• [What is being asked]:
Since the pictures are not wanted, copy only the text of every record exactly.

· · · ·

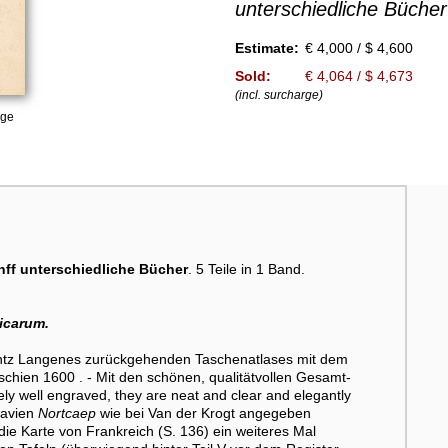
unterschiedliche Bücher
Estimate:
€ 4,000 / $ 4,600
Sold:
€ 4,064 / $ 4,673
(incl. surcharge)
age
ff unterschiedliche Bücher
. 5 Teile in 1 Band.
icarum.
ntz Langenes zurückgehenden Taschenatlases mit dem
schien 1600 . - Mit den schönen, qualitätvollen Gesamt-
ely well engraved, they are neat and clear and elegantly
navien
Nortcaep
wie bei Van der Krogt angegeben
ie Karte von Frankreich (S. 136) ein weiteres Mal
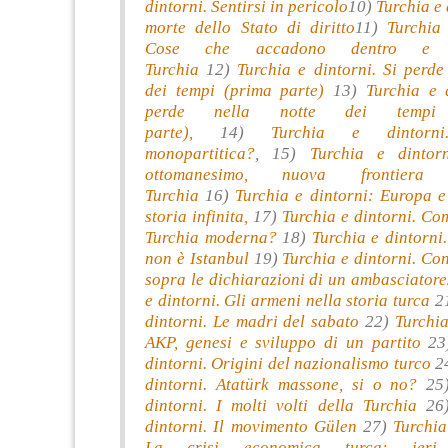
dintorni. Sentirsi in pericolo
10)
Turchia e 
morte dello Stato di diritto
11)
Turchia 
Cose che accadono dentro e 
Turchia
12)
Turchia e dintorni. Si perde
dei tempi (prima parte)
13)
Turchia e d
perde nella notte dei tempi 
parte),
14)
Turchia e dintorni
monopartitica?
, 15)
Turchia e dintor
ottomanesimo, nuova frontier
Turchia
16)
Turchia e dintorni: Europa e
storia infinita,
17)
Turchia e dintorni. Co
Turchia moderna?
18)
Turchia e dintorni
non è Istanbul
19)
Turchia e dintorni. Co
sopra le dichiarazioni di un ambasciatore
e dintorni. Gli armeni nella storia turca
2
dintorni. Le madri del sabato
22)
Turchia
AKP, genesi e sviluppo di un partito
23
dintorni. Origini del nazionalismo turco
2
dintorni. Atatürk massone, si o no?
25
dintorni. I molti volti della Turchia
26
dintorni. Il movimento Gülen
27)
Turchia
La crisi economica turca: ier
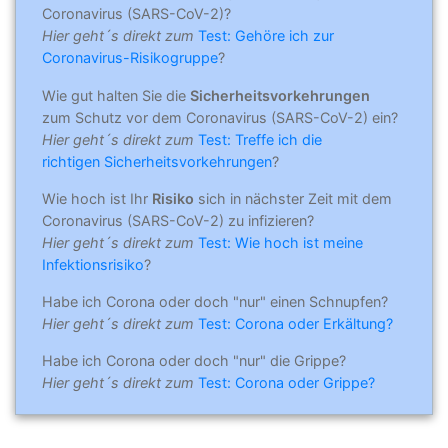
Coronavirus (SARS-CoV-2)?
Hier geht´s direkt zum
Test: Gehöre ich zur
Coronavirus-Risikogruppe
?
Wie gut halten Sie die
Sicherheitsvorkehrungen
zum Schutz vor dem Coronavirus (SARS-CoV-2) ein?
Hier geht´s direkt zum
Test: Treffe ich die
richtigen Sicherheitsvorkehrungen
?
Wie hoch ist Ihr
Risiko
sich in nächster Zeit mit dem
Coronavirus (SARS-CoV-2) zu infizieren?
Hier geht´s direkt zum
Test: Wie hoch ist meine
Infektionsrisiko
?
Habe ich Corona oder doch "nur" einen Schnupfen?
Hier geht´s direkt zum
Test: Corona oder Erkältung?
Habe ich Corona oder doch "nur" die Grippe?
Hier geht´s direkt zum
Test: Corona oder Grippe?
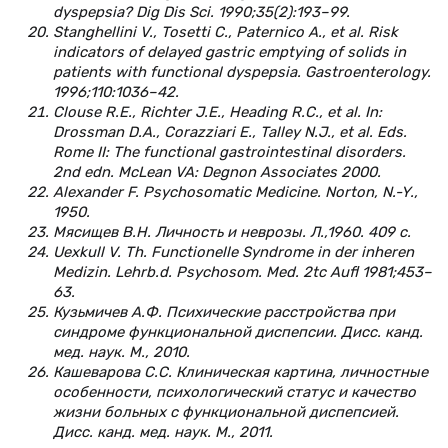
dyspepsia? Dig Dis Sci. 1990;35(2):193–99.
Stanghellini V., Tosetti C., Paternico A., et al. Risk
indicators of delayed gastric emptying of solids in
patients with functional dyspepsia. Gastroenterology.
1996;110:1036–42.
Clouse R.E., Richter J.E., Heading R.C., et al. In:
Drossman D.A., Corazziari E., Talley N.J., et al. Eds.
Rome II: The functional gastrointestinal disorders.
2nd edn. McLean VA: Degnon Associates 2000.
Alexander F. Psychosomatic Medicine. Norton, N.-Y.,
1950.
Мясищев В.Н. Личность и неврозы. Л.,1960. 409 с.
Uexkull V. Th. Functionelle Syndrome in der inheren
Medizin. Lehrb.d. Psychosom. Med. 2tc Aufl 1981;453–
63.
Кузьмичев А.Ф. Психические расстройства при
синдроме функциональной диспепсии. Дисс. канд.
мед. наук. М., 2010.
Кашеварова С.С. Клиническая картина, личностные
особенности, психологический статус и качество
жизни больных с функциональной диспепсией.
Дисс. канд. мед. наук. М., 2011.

· · · ·

• [Solution]:
unterschiedliche Bücher
Estimate:
€ 4,000 / $ 4,600
Sold:
€ 4,064 / $ 4,673
(incl. surcharge)
age
ff unterschiedliche Bücher
. 5 Teile in 1 Band.
icarum.
ntz Langenes zurückgehenden Taschenatlases mit dem
schien 1600 . - Mit den schönen, qualitätvollen Gesamt-
ely well engraved, they are neat and clear and elegantly
navien
Nortcaep
wie bei Van der Krogt angegeben
ie Karte von Frankreich (S. 136) ein weiteres Mal
dintorni. Sentirsi in pericolo
10)
Turchia e 
morte dello Stato di diritto
11)
Turchia 
Cose che accadono dentro e 
Turchia
12)
Turchia e dintorni. Si perde
dei tempi (prima parte)
13)
Turchia e d
perde nella notte dei tempi 
parte),
14)
Turchia e dintorni
monopartitica?
, 15)
Turchia e dintor
ottomanesimo, nuova frontier
Turchia
16)
Turchia e dintorni: Europa e
storia infinita,
17)
Turchia e dintorni. Co
Turchia moderna?
18)
Turchia e dintorni
non è Istanbul
19)
Turchia e dintorni. Co
sopra le dichiarazioni di un ambasciatore
e dintorni. Gli armeni nella storia turca
2
dintorni. Le madri del sabato
22)
Turchia
AKP, genesi e sviluppo di un partito
23
dintorni. Origini del nazionalismo turco
2
dintorni. Atatürk massone, si o no?
25
dintorni. I molti volti della Turchia
26
dintorni. Il movimento Gülen
27)
Turchia
La crisi economica turca: ier
Coronavirus (SARS-CoV-2)?
Hier geht´s direkt zum
Test: Gehöre ich zur
Coronavirus-Risikogruppe
?
Wie gut halten Sie die
Sicherheitsvorkehrungen
zum Schutz vor dem Coronavirus (SARS-CoV-2) ein?
Hier geht´s direkt zum
Test: Treffe ich die
richtigen Sicherheitsvorkehrungen
?
Wie hoch ist Ihr
Risiko
sich in nächster Zeit mit dem
Coronavirus (SARS-CoV-2) zu infizieren?
Hier geht´s direkt zum
Test: Wie hoch ist meine
Infektionsrisiko
?
Habe ich Corona oder doch "nur" einen Schnupfen?
Hier geht´s direkt zum
Test: Corona oder Erkältung?
Habe ich Corona oder doch "nur" die Grippe?
Hier geht´s direkt zum
Test: Corona oder Grippe?
dyspepsia? Dig Dis Sci. 1990;35(2):193–99.
Stanghellini V., Tosetti C., Paternico A., et al. Risk
indicators of delayed gastric emptying of solids in
patients with functional dyspepsia. Gastroenterology.
1996;110:1036–42.
Clouse R.E., Richter J.E., Heading R.C., et al. In:
Drossman D.A., Corazziari E., Talley N.J., et al. Eds.
Rome II: The functional gastrointestinal disorders.
2nd edn. McLean VA: Degnon Associates 2000.
Alexander F. Psychosomatic Medicine. Norton, N.-Y.,
1950.
Мясищев В.Н. Личность и неврозы. Л.,1960. 409 с.
Uexkull V. Th. Functionelle Syndrome in der inheren
Medizin. Lehrb.d. Psychosom. Med. 2tc Aufl 1981;453–
63.
Кузьмичев А.Ф. Психические расстройства при
синдроме функциональной диспепсии. Дисс. канд.
мед. наук. М., 2010.
Кашеварова С.С. Клиническая картина, личностные
особенности, психологический статус и качество
жизни больных с функциональной диспепсией.
Дисс. канд. мед. наук. М., 2011.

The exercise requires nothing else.